▶ **Work task**:
Exactly the lines starting at the line containing "North Central and Southeast Siskiyou Co" and ending at the line containing "basic cookies" are to be written out from the listing below, both included.

• • • •

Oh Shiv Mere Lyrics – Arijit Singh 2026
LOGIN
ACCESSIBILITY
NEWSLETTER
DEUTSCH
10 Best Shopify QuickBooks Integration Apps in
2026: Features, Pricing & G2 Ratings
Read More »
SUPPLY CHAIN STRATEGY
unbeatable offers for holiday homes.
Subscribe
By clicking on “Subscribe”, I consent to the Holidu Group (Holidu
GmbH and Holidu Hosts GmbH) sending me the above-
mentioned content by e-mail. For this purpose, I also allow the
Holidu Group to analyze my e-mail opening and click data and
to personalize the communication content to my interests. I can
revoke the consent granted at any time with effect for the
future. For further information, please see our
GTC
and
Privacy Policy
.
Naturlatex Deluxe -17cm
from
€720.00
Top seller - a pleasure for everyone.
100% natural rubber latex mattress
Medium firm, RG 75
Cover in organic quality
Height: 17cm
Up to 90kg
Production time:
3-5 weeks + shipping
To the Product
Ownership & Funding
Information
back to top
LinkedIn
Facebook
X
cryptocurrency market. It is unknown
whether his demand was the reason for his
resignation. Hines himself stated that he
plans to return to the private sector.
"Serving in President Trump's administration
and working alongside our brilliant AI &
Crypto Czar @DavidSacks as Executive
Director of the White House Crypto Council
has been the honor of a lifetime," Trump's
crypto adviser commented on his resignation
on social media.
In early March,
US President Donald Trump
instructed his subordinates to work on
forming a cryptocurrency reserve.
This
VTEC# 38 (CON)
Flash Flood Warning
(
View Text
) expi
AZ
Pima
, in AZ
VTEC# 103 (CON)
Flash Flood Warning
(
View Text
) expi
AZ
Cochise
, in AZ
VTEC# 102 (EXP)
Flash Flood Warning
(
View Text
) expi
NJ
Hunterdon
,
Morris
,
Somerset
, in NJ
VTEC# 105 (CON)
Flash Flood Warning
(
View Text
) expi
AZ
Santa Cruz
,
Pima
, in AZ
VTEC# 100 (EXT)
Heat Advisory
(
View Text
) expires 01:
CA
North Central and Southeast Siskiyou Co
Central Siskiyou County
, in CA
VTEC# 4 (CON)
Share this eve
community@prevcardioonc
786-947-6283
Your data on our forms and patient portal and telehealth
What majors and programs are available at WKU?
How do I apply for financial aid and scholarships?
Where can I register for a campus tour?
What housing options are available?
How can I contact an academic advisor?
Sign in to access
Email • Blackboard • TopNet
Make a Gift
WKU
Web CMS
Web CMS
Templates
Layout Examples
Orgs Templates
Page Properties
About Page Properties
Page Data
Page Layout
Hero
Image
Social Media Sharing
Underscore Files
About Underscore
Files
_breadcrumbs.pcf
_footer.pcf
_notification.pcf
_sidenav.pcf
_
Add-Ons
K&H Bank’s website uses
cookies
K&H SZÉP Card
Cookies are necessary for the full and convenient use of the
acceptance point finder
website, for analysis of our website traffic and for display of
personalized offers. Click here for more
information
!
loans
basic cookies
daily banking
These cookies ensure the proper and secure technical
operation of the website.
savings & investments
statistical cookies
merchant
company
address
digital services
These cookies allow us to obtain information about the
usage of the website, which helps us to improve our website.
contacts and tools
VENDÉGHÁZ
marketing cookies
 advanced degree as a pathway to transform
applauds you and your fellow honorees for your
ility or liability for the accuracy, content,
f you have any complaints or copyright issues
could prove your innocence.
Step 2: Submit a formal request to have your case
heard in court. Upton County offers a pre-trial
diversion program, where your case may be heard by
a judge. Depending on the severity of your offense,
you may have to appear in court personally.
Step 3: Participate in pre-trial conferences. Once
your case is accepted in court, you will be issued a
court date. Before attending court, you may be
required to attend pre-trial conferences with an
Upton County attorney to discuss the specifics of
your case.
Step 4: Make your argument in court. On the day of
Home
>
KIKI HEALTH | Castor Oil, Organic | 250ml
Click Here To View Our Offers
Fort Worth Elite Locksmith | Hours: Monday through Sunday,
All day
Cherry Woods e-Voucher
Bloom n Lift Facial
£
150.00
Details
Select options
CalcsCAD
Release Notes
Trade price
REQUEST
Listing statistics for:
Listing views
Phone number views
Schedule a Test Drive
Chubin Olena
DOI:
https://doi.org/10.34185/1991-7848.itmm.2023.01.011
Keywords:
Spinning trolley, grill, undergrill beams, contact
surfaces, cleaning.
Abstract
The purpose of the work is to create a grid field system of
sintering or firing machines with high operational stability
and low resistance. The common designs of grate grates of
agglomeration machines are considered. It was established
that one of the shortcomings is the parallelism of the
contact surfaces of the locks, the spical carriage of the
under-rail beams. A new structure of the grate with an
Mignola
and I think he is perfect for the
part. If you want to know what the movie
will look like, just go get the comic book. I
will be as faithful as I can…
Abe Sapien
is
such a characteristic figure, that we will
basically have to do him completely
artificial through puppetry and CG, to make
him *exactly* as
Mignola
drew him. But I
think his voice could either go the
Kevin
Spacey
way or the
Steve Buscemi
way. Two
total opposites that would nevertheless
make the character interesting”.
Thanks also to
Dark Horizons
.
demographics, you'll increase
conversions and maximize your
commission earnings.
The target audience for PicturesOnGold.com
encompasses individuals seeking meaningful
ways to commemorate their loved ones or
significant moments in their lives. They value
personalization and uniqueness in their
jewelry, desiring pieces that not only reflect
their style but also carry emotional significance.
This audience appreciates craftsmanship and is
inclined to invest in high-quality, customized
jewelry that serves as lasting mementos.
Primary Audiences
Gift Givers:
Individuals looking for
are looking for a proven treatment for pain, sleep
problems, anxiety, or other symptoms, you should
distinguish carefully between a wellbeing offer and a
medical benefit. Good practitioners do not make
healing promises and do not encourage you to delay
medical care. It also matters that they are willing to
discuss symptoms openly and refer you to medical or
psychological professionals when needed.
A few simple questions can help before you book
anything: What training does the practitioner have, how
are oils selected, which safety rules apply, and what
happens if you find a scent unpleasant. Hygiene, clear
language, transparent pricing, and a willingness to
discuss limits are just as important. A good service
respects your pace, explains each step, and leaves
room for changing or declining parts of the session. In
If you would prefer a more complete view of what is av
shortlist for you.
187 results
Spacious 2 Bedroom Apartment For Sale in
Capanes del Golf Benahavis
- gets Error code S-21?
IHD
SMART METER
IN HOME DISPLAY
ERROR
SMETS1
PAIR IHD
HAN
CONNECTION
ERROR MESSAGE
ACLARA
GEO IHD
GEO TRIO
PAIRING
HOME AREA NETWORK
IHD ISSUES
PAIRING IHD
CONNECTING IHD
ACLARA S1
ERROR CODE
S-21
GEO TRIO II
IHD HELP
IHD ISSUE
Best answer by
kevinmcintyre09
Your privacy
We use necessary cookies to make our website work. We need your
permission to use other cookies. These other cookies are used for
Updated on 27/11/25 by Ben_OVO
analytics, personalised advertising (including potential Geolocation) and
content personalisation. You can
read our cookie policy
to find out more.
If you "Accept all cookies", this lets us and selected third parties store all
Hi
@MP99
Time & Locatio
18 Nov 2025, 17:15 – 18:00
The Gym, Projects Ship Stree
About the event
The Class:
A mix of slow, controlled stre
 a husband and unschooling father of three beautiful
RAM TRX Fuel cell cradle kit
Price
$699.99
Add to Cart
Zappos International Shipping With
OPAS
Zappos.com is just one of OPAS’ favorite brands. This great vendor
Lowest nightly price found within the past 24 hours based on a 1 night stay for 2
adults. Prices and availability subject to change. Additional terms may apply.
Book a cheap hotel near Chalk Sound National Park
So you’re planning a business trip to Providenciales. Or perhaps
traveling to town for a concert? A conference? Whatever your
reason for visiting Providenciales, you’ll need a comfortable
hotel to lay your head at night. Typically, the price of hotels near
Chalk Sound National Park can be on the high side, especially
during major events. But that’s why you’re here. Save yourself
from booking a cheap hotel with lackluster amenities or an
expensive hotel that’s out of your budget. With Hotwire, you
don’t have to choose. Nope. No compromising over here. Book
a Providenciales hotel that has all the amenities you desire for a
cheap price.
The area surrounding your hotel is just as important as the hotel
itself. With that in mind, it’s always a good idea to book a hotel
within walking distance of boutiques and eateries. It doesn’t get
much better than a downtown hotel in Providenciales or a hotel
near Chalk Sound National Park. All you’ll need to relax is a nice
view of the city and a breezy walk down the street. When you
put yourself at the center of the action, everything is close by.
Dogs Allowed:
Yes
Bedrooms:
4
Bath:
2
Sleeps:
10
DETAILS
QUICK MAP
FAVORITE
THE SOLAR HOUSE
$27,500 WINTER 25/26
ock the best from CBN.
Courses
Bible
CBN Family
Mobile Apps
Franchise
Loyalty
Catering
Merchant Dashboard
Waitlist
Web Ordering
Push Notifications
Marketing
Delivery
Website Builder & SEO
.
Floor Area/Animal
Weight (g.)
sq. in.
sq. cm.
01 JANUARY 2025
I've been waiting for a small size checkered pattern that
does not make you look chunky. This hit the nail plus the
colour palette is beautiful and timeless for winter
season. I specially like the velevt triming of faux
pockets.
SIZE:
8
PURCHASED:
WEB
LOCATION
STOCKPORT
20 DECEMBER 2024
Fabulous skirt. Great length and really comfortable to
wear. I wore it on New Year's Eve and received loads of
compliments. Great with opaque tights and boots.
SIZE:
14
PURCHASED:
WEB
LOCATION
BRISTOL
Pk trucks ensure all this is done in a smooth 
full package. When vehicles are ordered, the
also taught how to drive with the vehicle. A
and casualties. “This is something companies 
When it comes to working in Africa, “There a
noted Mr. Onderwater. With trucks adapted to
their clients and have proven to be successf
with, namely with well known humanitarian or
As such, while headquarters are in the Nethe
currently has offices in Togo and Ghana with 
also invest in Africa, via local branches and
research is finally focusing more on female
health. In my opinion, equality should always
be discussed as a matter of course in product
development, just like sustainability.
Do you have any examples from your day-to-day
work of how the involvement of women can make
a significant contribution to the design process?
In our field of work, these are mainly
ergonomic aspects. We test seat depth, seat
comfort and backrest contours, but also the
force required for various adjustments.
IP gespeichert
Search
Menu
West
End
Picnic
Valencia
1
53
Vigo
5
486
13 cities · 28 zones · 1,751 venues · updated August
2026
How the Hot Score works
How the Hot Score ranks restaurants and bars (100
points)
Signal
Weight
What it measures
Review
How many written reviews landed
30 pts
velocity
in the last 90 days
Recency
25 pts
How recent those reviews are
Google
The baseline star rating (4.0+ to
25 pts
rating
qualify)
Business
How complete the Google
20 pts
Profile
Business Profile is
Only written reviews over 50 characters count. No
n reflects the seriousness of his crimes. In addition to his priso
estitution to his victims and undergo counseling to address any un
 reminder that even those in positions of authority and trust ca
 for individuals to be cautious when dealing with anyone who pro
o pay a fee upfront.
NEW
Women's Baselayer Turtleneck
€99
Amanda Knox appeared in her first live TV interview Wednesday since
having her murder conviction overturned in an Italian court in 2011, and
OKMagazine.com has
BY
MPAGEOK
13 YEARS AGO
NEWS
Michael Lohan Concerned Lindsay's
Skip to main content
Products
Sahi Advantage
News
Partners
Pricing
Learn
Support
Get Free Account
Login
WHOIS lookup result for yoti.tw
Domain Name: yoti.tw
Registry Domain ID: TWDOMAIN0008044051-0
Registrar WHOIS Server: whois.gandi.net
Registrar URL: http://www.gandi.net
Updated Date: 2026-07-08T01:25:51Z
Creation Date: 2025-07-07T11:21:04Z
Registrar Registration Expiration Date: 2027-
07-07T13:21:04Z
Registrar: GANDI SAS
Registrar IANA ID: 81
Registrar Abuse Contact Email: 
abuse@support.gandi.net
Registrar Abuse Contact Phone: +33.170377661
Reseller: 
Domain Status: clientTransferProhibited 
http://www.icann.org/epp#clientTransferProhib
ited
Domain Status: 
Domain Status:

• • • •

▶ **Solution to the problem**:
North Central and Southeast Siskiyou Co
Central Siskiyou County
, in CA
VTEC# 4 (CON)
Share this eve
community@prevcardioonc
786-947-6283
Your data on our forms and patient portal and telehealth
What majors and programs are available at WKU?
How do I apply for financial aid and scholarships?
Where can I register for a campus tour?
What housing options are available?
How can I contact an academic advisor?
Sign in to access
Email • Blackboard • TopNet
Make a Gift
WKU
Web CMS
Web CMS
Templates
Layout Examples
Orgs Templates
Page Properties
About Page Properties
Page Data
Page Layout
Hero
Image
Social Media Sharing
Underscore Files
About Underscore
Files
_breadcrumbs.pcf
_footer.pcf
_notification.pcf
_sidenav.pcf
_
Add-Ons
K&H Bank’s website uses
cookies
K&H SZÉP Card
Cookies are necessary for the full and convenient use of the
acceptance point finder
website, for analysis of our website traffic and for display of
personalized offers. Click here for more
information
!
loans
basic cookies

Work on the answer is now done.